M. Hunter raconte l’origine et le développement progressif de la conspiration wahabite, qui, profitant de toutes les fautes du gouvernement, a jeté ses ramifications dans toutes les parties du territoire. Les wahabites, ces puritains de l’islamisme, se montrent encore plus intraitables sur les bords du Gange que dans leurs oasis de l’Arabie. « Voilà bientôt trois ans, écrit M. Vambéry[2], que les wahabis lancent avec une audace croissante leurs fusées révolutionnaires de leur quartier-général de Patna. Tantôt ils fomenteront une petite rébellion des tribus montagnardes, tantôt sous leur instigation un fedaji quelconque (c’est le nom que se donnent les enfans perdus de la conspiration) ira frapper un Européen inoffensif, afin de mériter le martyre, ou bien l’on verra un zélateur de cette secte prêcher ouvertement aux régimens de cipayes la révolte et la guerre sainte contre les infidèles, c’est-à-dire contre leurs maîtres.

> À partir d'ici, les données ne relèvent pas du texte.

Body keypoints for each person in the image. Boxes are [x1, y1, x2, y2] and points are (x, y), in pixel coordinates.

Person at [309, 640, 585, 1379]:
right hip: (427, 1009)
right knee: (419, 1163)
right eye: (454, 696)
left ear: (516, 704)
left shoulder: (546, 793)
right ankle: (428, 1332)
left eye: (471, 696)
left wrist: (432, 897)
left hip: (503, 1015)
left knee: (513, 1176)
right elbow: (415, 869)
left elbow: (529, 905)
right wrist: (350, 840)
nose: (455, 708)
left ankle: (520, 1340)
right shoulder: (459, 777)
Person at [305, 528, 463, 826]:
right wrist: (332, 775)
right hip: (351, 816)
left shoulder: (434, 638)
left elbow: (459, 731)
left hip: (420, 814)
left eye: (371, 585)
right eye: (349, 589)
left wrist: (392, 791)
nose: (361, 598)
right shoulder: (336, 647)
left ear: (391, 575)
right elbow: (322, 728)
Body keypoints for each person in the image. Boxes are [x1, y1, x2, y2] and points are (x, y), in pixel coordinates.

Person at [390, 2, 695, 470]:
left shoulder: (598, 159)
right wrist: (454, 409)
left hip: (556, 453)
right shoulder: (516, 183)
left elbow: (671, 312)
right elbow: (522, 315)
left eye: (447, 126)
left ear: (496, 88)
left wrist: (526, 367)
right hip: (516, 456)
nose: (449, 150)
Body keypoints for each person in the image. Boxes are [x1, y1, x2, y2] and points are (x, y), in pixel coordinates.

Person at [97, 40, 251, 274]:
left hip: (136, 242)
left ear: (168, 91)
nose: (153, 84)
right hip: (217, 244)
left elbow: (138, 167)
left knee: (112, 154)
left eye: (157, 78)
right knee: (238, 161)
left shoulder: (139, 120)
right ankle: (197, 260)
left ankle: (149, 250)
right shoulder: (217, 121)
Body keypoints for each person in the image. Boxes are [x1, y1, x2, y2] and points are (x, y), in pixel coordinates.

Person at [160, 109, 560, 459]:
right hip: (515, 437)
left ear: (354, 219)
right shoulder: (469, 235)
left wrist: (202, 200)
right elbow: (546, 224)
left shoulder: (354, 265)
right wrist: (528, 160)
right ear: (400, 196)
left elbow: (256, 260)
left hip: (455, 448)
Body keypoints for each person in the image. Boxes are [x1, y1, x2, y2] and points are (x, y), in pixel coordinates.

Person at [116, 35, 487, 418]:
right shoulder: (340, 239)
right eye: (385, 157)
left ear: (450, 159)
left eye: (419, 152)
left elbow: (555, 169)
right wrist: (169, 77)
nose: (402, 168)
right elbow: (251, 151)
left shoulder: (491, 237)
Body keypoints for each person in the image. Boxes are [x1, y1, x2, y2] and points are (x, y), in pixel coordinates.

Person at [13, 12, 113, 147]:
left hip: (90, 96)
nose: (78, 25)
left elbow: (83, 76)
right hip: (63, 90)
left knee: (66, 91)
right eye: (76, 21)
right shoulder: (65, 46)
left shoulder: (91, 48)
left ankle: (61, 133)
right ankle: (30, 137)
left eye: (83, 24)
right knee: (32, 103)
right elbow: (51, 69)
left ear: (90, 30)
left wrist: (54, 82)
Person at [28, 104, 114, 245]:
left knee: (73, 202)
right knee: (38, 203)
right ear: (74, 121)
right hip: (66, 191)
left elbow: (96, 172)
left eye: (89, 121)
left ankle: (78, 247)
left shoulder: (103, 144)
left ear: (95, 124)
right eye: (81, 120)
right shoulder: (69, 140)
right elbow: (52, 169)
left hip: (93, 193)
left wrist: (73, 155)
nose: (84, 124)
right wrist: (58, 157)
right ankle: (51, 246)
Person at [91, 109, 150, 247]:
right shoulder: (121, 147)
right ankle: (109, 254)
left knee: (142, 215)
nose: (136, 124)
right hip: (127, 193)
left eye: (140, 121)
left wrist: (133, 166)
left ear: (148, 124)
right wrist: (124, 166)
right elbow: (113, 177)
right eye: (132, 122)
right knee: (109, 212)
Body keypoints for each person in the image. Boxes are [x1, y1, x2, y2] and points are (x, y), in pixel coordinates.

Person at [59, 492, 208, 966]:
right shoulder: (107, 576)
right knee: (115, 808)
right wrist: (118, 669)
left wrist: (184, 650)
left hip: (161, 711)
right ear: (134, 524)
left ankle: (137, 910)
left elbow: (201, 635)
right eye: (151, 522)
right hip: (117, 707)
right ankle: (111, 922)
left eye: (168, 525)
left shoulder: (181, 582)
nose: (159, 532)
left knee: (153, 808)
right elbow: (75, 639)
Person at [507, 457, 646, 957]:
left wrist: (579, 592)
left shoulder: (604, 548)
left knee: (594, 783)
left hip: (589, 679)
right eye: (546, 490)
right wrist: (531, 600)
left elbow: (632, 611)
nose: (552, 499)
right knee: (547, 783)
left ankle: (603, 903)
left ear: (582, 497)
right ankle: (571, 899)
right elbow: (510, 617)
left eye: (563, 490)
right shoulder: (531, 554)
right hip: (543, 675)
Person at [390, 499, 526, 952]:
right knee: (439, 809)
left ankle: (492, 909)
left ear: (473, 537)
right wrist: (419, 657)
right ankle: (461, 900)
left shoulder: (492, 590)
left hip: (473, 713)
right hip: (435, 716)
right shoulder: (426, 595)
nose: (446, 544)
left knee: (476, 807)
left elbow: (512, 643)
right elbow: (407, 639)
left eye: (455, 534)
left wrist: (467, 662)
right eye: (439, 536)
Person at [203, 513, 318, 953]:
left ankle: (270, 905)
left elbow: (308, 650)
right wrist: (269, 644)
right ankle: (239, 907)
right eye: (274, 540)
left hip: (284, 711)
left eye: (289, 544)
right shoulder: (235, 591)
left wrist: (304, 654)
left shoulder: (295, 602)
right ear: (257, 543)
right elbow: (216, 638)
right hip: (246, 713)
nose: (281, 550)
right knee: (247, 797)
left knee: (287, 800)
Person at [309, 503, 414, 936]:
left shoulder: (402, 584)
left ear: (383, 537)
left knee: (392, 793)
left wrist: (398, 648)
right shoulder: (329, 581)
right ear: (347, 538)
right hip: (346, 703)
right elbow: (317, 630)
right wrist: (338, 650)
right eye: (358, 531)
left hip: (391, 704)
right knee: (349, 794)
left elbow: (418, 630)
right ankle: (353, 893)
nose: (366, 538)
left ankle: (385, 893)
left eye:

Et que font les Anglais en présence de ce jeu dangereux ? On est vraiment étonné qu’après les sacrifices terribles que leur a coûtés la dernière guerre, ils n’attachent pas plus d’importance aux manœuvres menaçantes d’un ennemi aussi rusé que fanatique… Quand on parle en Europe de fanatisme mahométan, on ne pense jamais qu’à l’islamisme de l’Asie occidentale ; or il ne faut pas oublier que le cheïk-il-islam de Constantinople lui-même n’est guère mieux qu’un infidèle aux yeux de ses coreligionnaires de Pechawer, de Delhi, de Lahore ; tel est le raffinement de la doctrine au centre de l’Asie. Dans le nord de l’Inde, le flambeau de la vraie dévotion n’est point Stamboul, c’est Bochara… »

M. Vambéry n’est pas de ceux qui en face de pareils adversaires tomberaient dans les sentimentalités d’une politique humanitaire et conciliatrice. Il trouve que l’on manque de vigueur, il regrette les gouverneurs comme lord Clive, il conseille au gouvernement d’être « plus résolument asiatique » dans ses possessions. C’est bien là aussi l’avis des fonctionnaires élevés dans les « bonnes traditions, » et celui d’une partie de la presse métropolitaine, comme le prouve le cas de M. Cowan. Il s’agit de la sanglante répression d’une révolte tentée au mois de janvier dernier par la secte d’ailleurs assez inoffensive des koukas, dans le voisinage du camp de Delhi. Cette secte, fondée il y a dix-huit

  1. Dr W. Hunter, Our Indian Musulmans, 1871.
  2. Gazette d’Augsbourg, 20 février 1872.